Using the mongodb-library version 1.16.0, driver information below

MongoDB support => enabled
MongoDB extension version => 1.16.2
MongoDB extension stability => stable
libmongoc bundled version => 1.24.3
libmongoc SSL => enabled
libmongoc SSL library => OpenSSL
libmongoc crypto => enabled
libmongoc crypto library => libcrypto
libmongoc crypto system profile => disabled
libmongoc SASL => disabled
libmongoc ICU => disabled
libmongoc compression => enabled
libmongoc compression snappy => disabled
libmongoc compression zlib => enabled
libmongoc compression zstd => disabled
libmongocrypt bundled version => 1.8.1
libmongocrypt crypto => enabled
libmongocrypt crypto library => libcrypto

So I switched to another user in the connection string, and couldn't reproduce the error. I updated the new user's permissions to make them identical to the user causing the problem, and still couldn't reproduce. I switched back to the original user and the problem still persisted.

I then rebooted php-fpm and nginx, and the problem disappeared.

Could've sworn that I rebooted the server several times prior, and the problem persisted, but regardless, I am no longer able to reproduce. I'll keep an eye on it, but it could just be something about some old "persisted" connections being bad and staying the pool? I'm not sure how all that works so can't really comment helpfully there :)

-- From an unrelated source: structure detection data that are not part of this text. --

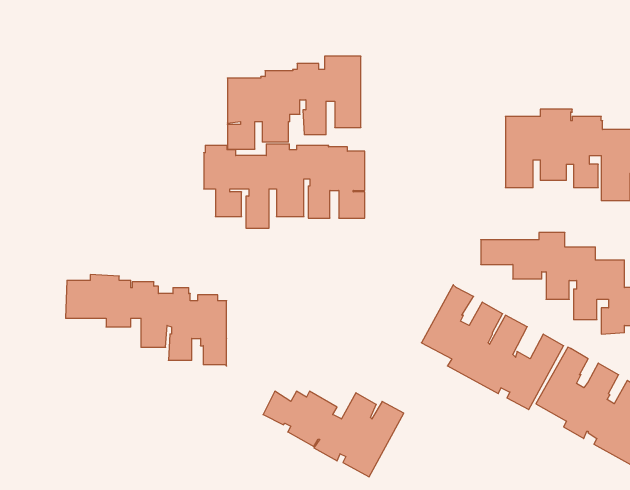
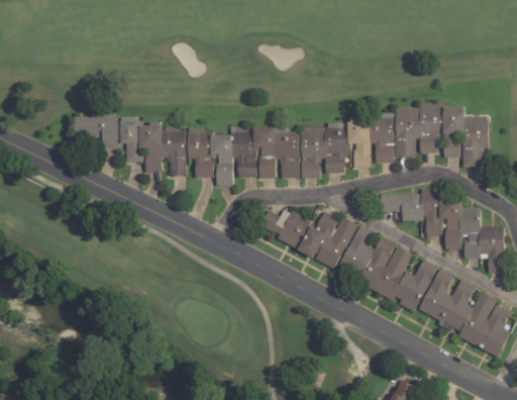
building: [227,56,361,149] -> [301,112,394,177]
building: [66,275,227,366] -> [74,112,186,176]
building: [263,391,404,477] -> [260,209,357,269]

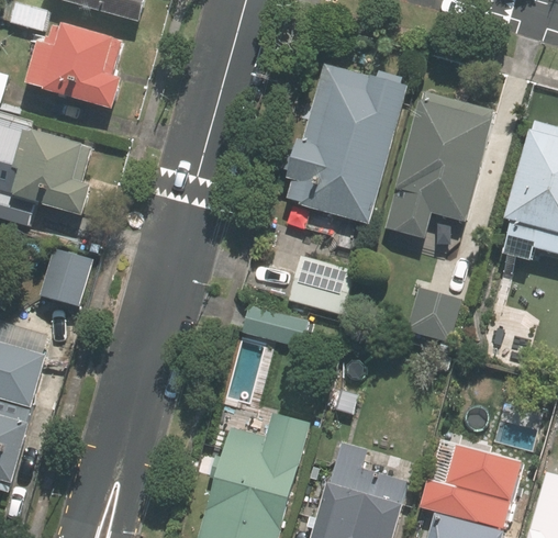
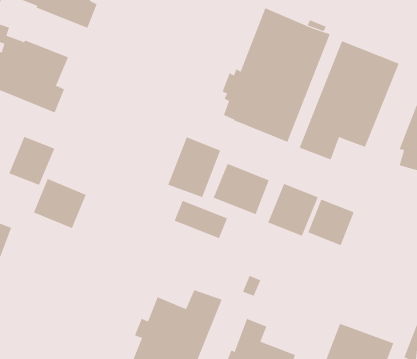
building: none -> [167,136,221,198]
building: none -> [267,183,318,236]
building: none -> [33,178,87,229]

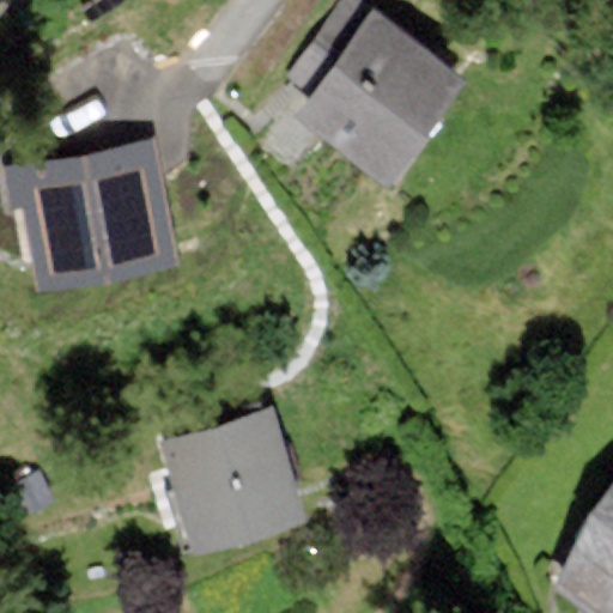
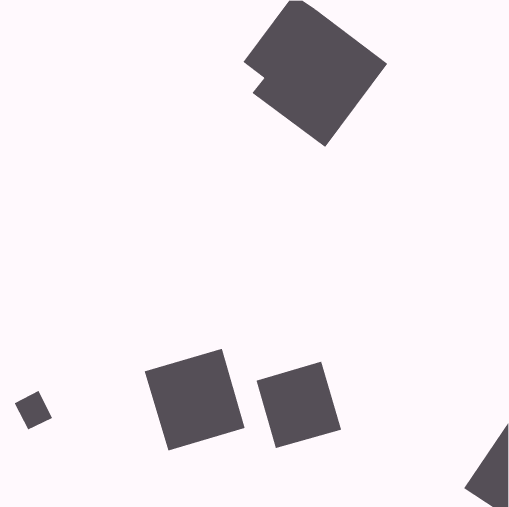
building: [17,150,176,287] -> none
building: none -> [256,361,342,449]

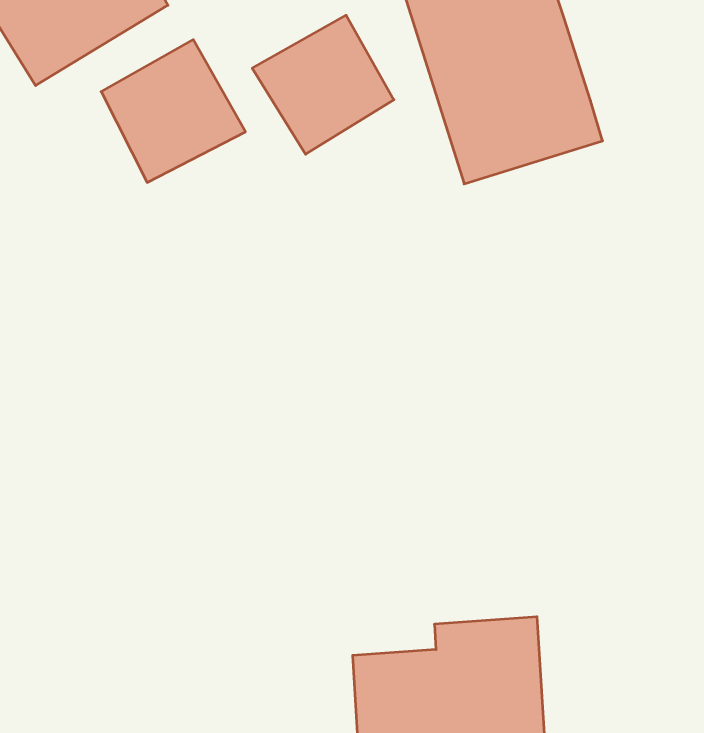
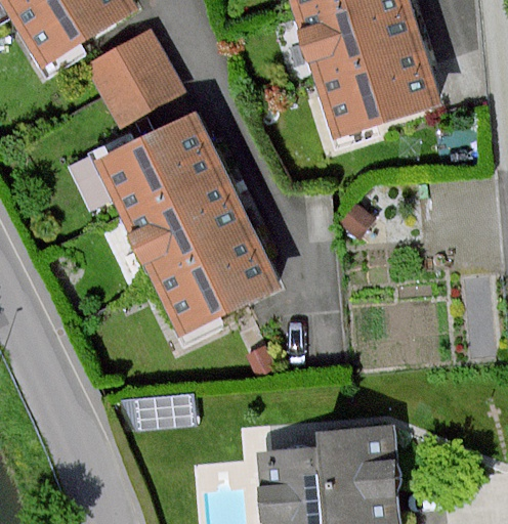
building: [252,15,394,154] -> none
building: none -> [98,116,272,329]

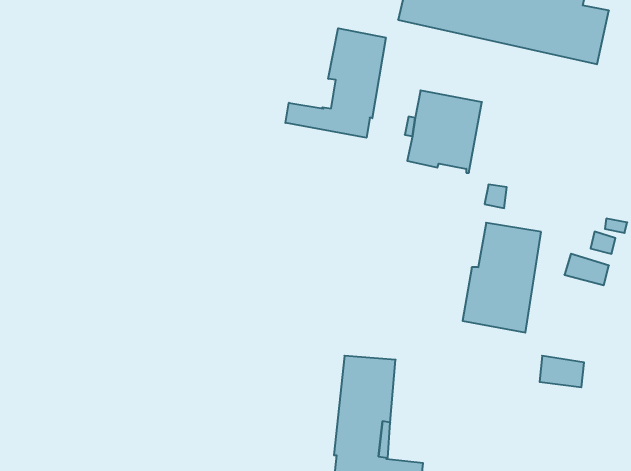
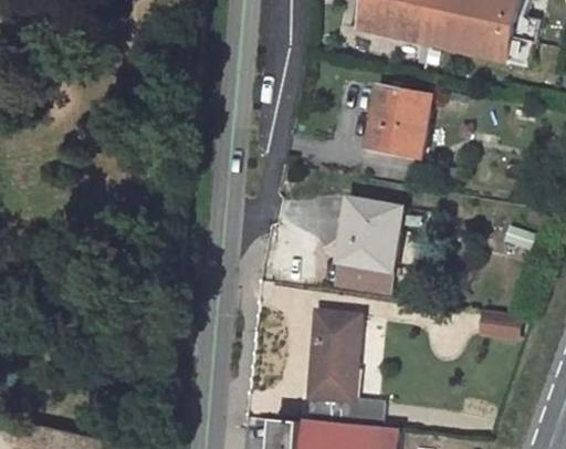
building: [285,28,386,138] -> none
building: [463,223,541,333] -> [333,200,399,293]

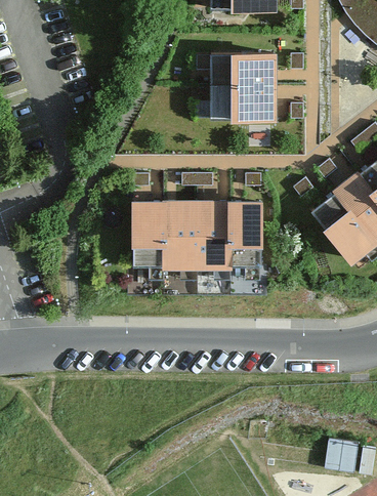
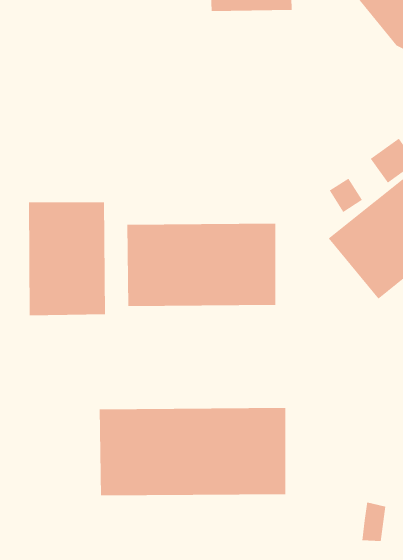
building: [209,51,279,120] -> none
building: none -> [28,201,105,316]
building: none -> [99,407,286,496]

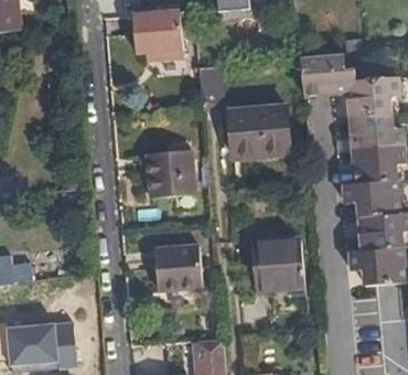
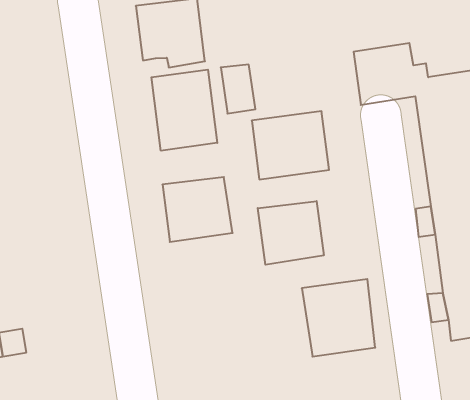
building: none -> [151,70,217,151]
building: none -> [258,201,324,265]
building: [154,244,203,294] -> none

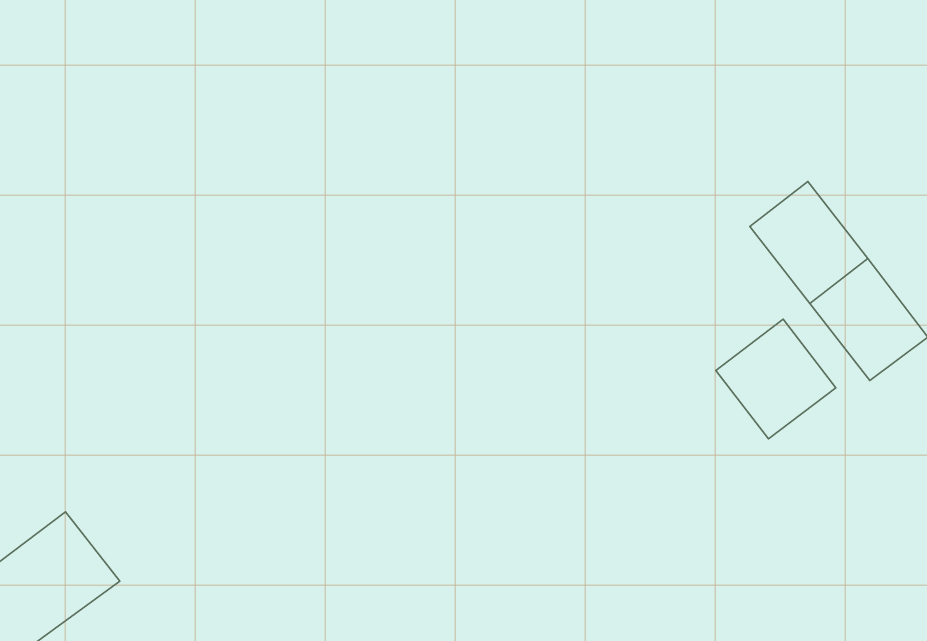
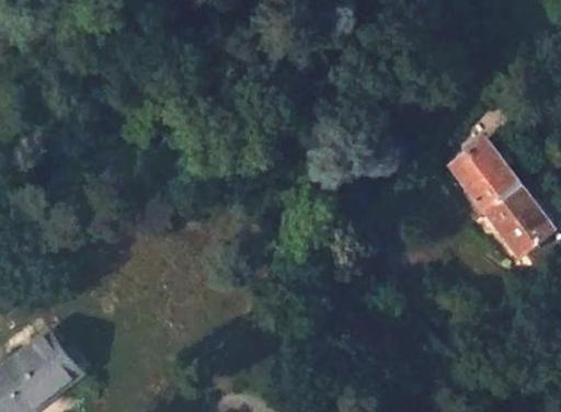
building: [716,319,836,439] -> none

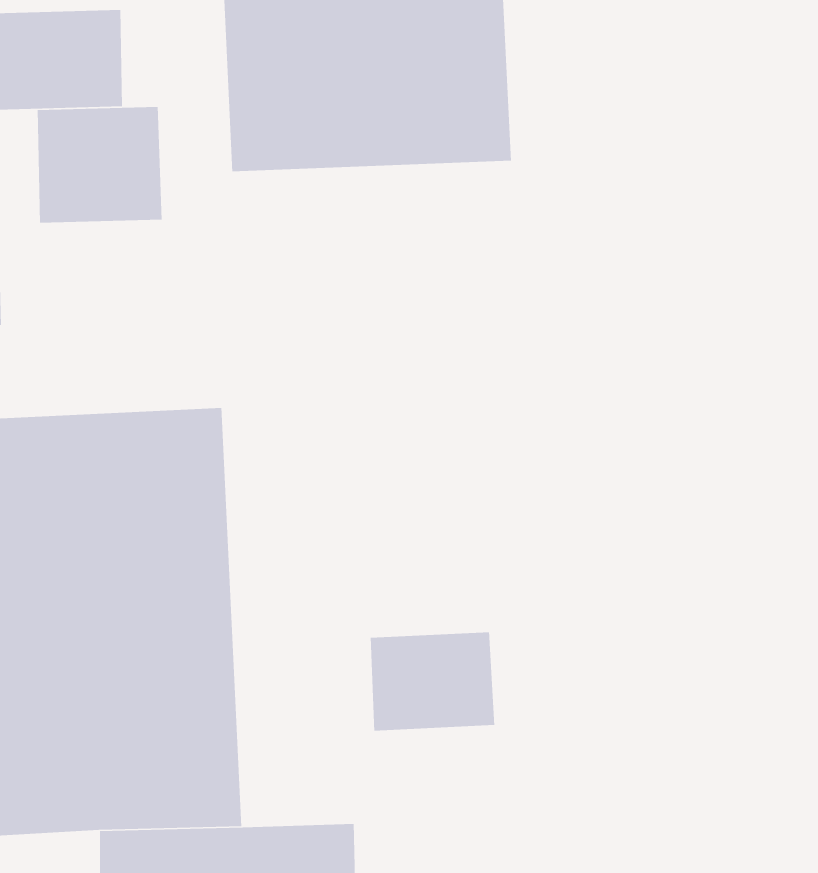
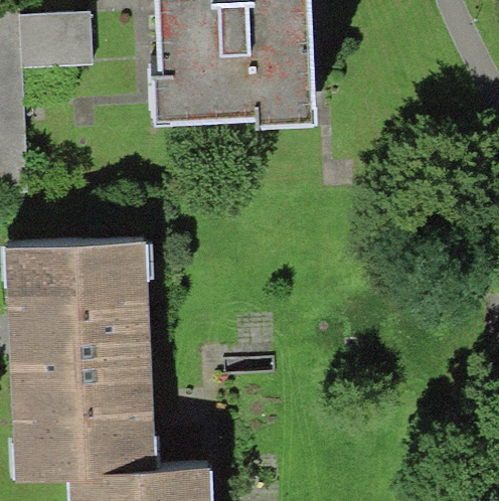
building: [37,106,163,224] -> none
building: [370,632,495,731] -> none

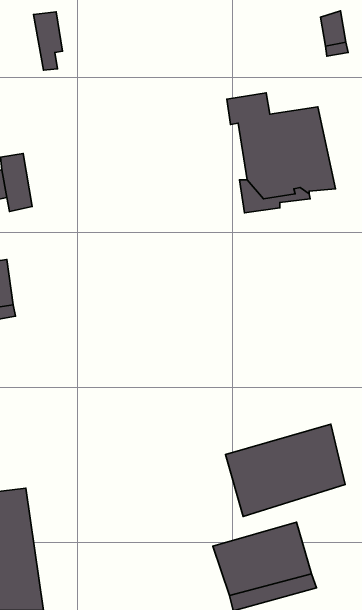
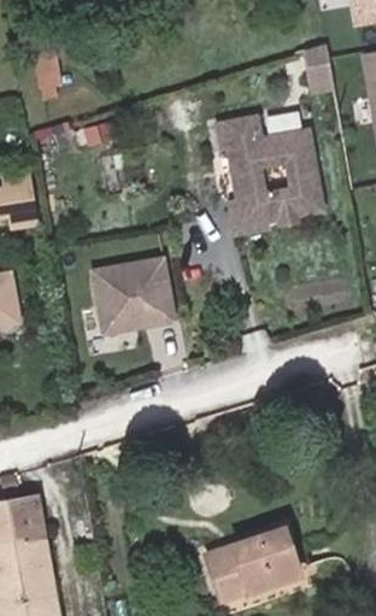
building: none -> [93,258,174,332]
building: [226,424,345,517] -> none

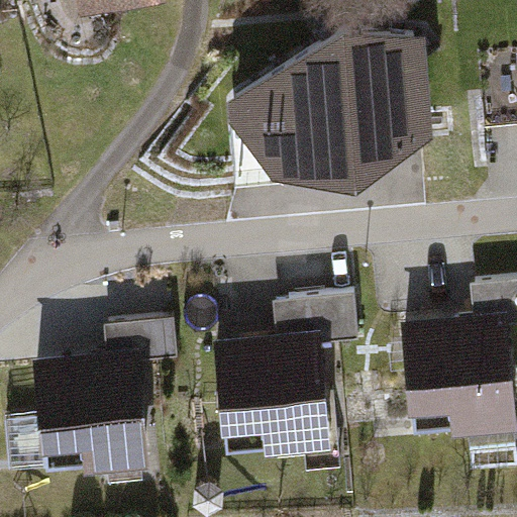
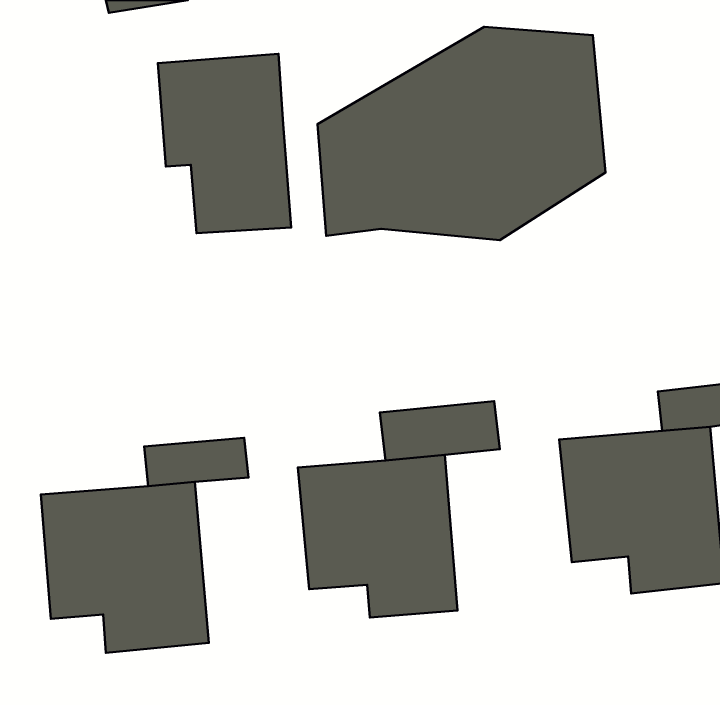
building: none -> [158,54,291,233]

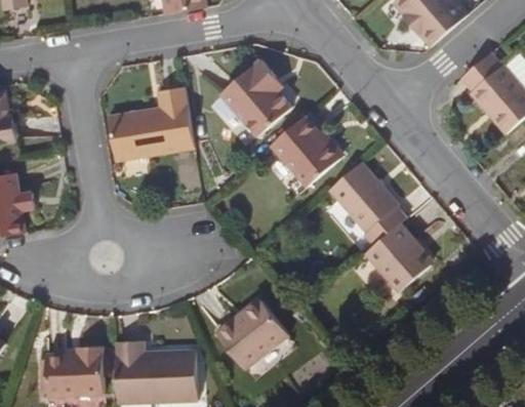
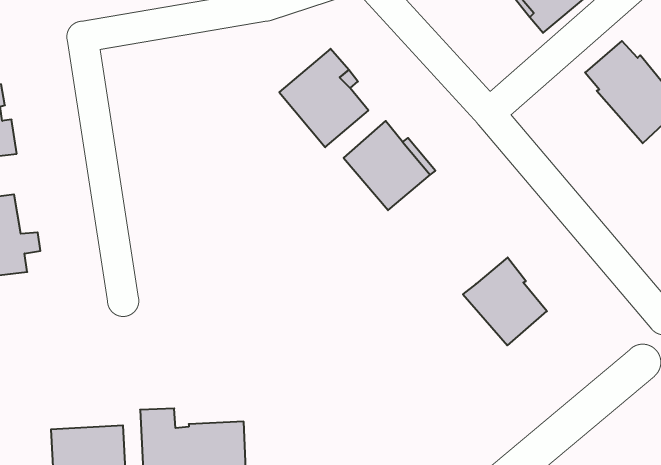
building: [110,88,195,160] -> none
building: [331,162,405,243] -> none
building: [214,298,287,371] -> none

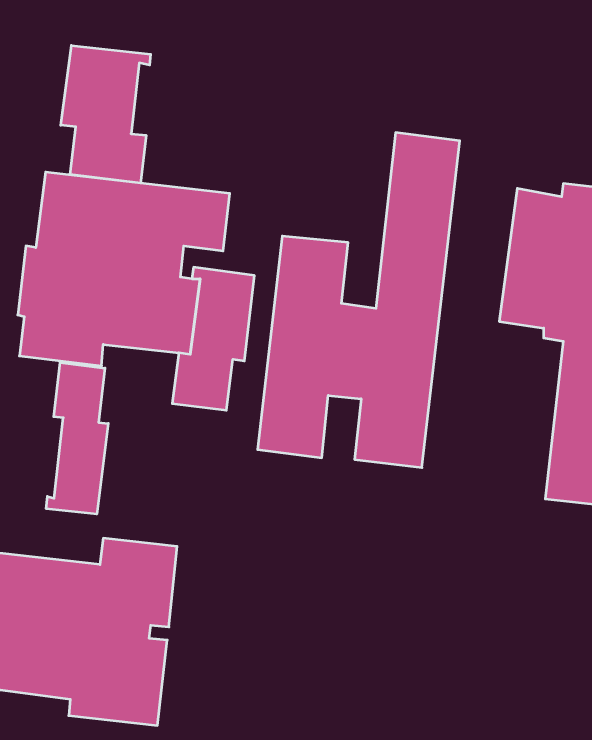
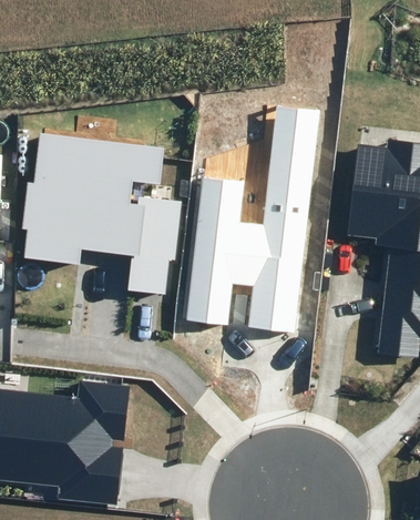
building: [61,45,151,183] -> none
building: [46,362,108,514] -> none

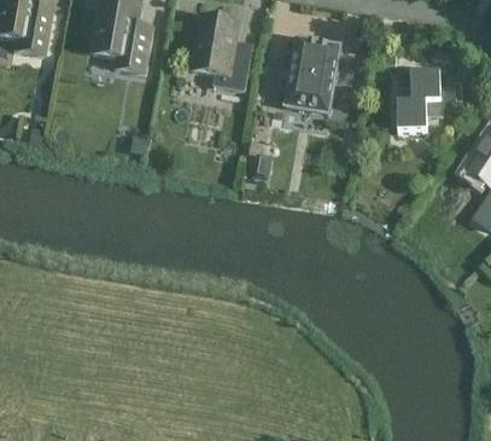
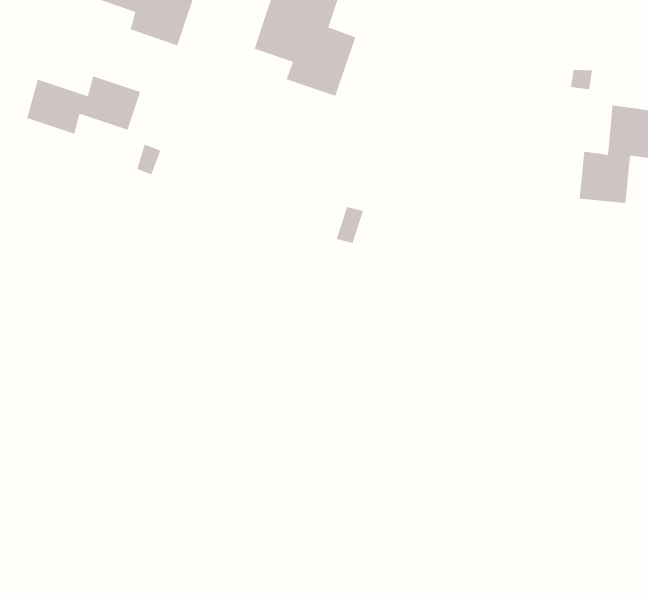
building: [285,37,340,109] -> none
building: none -> [26,76,141,134]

Could be that the problem happened during the 6.0 to 7.0 upgrade, and the php server was never rebooted and something there messed it up? Sorry, I am not able to be more helpful here.

Anyway, if it crops up again I can reopen, but regardless, for now, this issue may be closed as I can't reproduce.

On a whim, I decided to try and change user authentication parameters (specifically password) to see if I could reproduce in some way. This wasn't the behavior that led to the problem in the first place (the credentials there have been the same for many months), but I figured I'd give it a try anyway.

I wasn't able to reproduce the issue, but I did notice that the "old" password connection string continued to work until I rebooted php-fpm. I suppose this makes sense, as the persisted connection is most likely not going through auth again... but it was interesting to note...

Given that disableClientPersistence: true had a 100% success rate and the problem was seemingly resolved by rebooting FPM (and thus clearing any persisted libmongoc clients).

If the URI was sometimes problematic and leading to an auth error, I expect those were requests that hit new FPM workers and thus had to recreate their connections using the problematic URI. And most requests were hitting older workers are re-using persisted clients.

I did notice that the "old" password connection string continued to work until I rebooted php-fpm. I suppose this makes sense, as the persisted connection is most likely not going through auth again...

I wonder if this might be the result of the server keeping existing, authenticated connections open and usable despite the server-side credentials changing. db.changeUserPassword() doesn't talk about any impact (or lack thereof) on existing connections, but I wouldn't be surprised if those are left as-is. Otherwise, changing a user password would conceivably drop all connections on a server (I've never heard of that happening). This question might be more suited for the community forums if you'd like a definitive answer.